The fair question that logically follows is a little more pointed, “then what’s the use of a meditative state for a busy executive?”
The executive toy helps us answer this one, too. The Newton’s Cradle is plenty distracting as its steel balls clack away. But if you begin to wonder why, when you draw up one ball and release it, only one ball at the other end of the queue will spring free, you are drawn into the puzzle that kept Isaac Newton staring into space for hour after hour. Or if you play with the Rubik’s Cube, trying to line up recurring patterns of color, you might begin to wonder how this 3D mechanism can move in two planes. Both toys invite contemplation, an absorbing, distant attention. I
t’s this distant attention, a drifting, not-quite-focused state, that is often the precursor to, and sometimes the prerequisite for generating new ideas. A fish tank might lead you into mesmerization, taking your mind off-line; so might a lava lamp or a pulsing plasma globe. For problems that need solving and for tasks that ask for creativity in managing them, this poised state of mind, the fortunate result of play, can open the gate toward inspiration.
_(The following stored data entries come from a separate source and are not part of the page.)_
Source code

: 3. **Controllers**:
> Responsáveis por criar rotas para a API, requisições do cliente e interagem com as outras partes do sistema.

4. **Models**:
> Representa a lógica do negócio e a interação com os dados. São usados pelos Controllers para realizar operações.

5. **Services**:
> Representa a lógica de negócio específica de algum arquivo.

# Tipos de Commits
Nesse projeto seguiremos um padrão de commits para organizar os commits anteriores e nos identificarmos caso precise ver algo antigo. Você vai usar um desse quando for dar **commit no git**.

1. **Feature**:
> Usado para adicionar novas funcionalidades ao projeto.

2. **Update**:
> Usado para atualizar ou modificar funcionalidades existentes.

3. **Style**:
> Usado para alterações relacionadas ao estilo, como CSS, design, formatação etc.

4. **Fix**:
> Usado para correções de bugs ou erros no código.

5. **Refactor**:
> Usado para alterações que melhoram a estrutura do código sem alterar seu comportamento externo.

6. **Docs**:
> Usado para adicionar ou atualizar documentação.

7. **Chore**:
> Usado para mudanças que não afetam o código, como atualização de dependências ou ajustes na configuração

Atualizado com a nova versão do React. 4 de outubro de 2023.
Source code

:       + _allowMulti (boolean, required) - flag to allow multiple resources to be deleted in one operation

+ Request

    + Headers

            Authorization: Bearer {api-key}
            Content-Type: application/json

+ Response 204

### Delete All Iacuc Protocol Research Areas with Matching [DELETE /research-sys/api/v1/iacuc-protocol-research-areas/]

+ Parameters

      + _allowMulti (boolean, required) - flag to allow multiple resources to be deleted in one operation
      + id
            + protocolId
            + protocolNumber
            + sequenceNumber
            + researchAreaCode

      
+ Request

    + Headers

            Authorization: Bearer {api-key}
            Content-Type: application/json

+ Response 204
The Magic 8 Ball demonstrates this process almost to the point of parody. Ask it a question in just the right way, then turn it over and shake it, and an answer will come to you, swimming out of the inky darkness: “you may rely on it” the toy responds, or “signs point to yes.” Positive replies outweigh negatives by two to one, liberating the questioner in the direction he or she was headed anyway. “The detachment that comes from watching [executive toys],” Ms. Lasky concludes, “is fertile soil for thought.”
I keep within reach one such executive toy in my office: a fancy yo-yo with a clutch mechanism that allows it to spin and spin at the end of its string. When a knotty sentence has me tied up and thwarted, I’ll “walk the dog” or send the toy spinning “around the world.” These tricks and a few others are impossible to perform if or while I’m thinking about something or anything else. A few throws usually will free me from entanglement.
In his memoir, the novelist Frank Conroy wrote of his own quest to master the yo-yo. “As I watched the trick unfold,” he wrote, “it was as if a ghost or a spirit was controlling the yo-yo’s movements, and that to be really good, one had simply to give up one’s desire to dominate the yo-yo and instead let the ghost take over.” To yo-yo, you need to let go.